KATHMANDU, NEPAL -- It was 8:30 a.m. on May 14, 2007 when Sunita Ghale, 21, and five friends went into the forest near their village to collect mushrooms for their families’ dinners.
The search for mushrooms led the group into the middle of the forest. When they decided to return home, they realized they had lost their way. Ghale says she remembers wandering through the forest for more than three hours in search of the path back to her village in the Lamjung district of western Nepal. Finally, they saw a telephone tower in the distance. As they approached the tower, they realized they had stumbled across a military base.
Ghale says they were elated to see the camp after having been lost for so many hours. As they approached the base to ask for directions, Ghale’s friends say they heard a loud blast and watched as Ghale flew into the air and landed a distance away.
She stepped on a landmine.
”When I gained back my consciousness after sometime, I saw a leg separated from a body,” she recalls. “I had never thought that it could be my own leg. There was a pool of blood around me and I fainted seeing it.”
While she was unconscious, security forces brought her to Birendra Army Hospital, by helicopter, in Kathmandu for treatment.
Ghale is one of the thousands of Nepalis who have been hurt or killed by landmines and improvised explosive devices, or IEDs, that were planted by the Nepali Army and Maoist insurgents during the decade long conflict between 1996–2006. Statistics collected by the Ban Landmines Campaign in Nepal, an NGO working to remove all hidden explosives, revealed in 2007 that 1,370 people were killed by landmines in Nepal between 1998 and 2006, when the conflict formally ended. The report estimates that as many as 3,248 people were handicapped or injured by landmines during the same period. And more than 200 people have been injured or killed by landmines and IEDs since the conflict ended.
A Treaty Ignored
The Unified Party of Nepal, also known as the Maoists, launched an armed conflict against the royal government of Nepal in February of 1996. Their stated aim was to end monarchical rule and establish Nepal as a republican state. After nearly 10 years of armed conflict between the Maoists and the Royal Army, the government of Nepal and Maoist leadership signed a peace treaty and formally declared the end of the war in November 2006. Per the treaty, both parties agreed they would not lay any new landmines and would inform each other, within 30 days of signing the agreement, of the location of any remaining landmines that were set up during the conflict. The terms of treaty mandated that both parties would help to destroy all remaining explosives within 60 days or by January of 2007.
Ghale stepped on a landmine more than four months after all explosives were supposed to be removed and destroyed. And today, some three and a half years after the terms of the treaty are overdue, less than half of the minefields in Nepal have been cleared.
According to a report of UN Mine Action Team (UNMAT) in 2009, 23 of 53 known minefields in Nepal had been cleared. Some 52,000 explosives and other hazardous devices have been removed.

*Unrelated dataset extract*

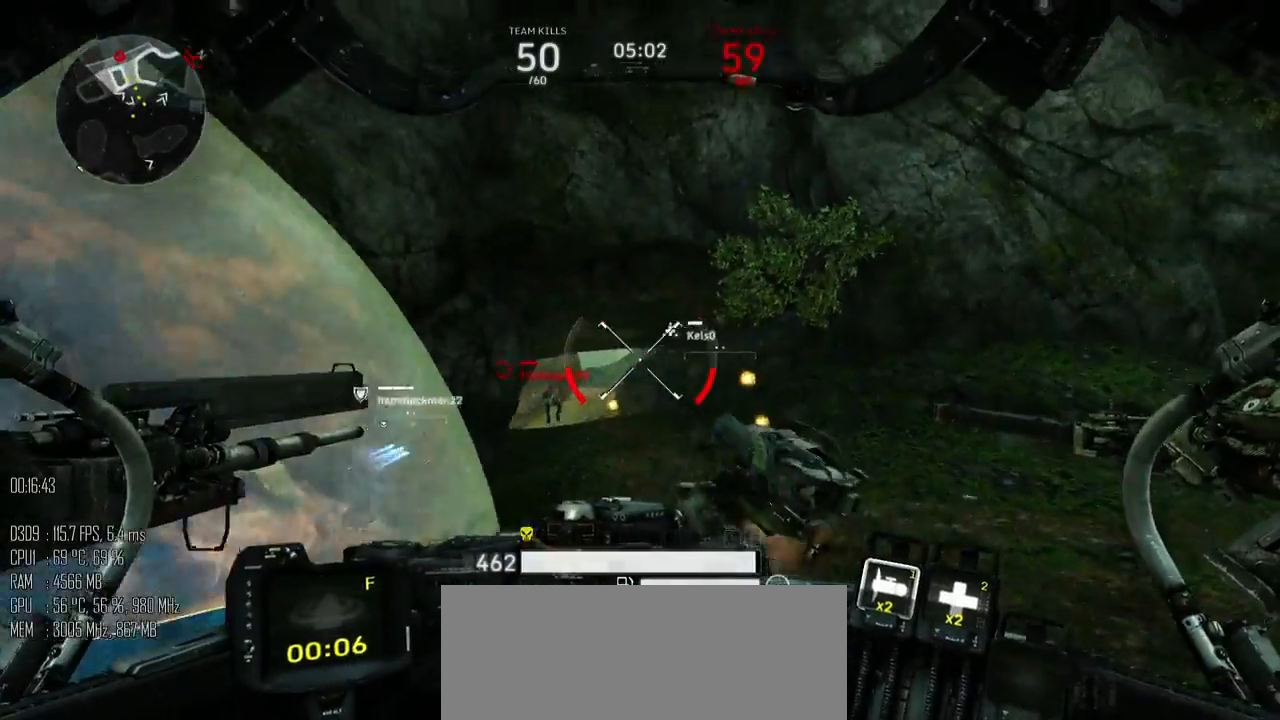
{"keys": ["d"], "mouse": [], "mouse_move": "up", "events": [[184, "d", "down"], [217, "a", "up"], [300, "s", "up"]]}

Landmines and IEDs continue to take the lives and limbs of Nepali people. According to data from United Nations' Children Fund (UNICEF), more than 200 people have been killed or injured by landmines and other explosive devices since the ceasefire took place in 2006. Of the total casualties, 60 percent of those who have died as a result of the landmines have been children. To date, Nepal has one of the largest casualty rates from victim-activated explosions in the world.
Purna Sobha Chitrakar, coordinator of the Ban Landmines Campaign in Nepal, says landmines were laid in 71 out of 75 districts of the country. The Nepal Army is said to have planted over 10,000 mines in 53 different locations and 20,000 IEDs in 285 places. Maoist officials say they did not keep statistics or records of how many landmines and explosives their troops planted during the war. The Ban Landmines Campaign estimates that Maoist militants used as many as 10,000 mines and explosives for just one military encounter with the Army.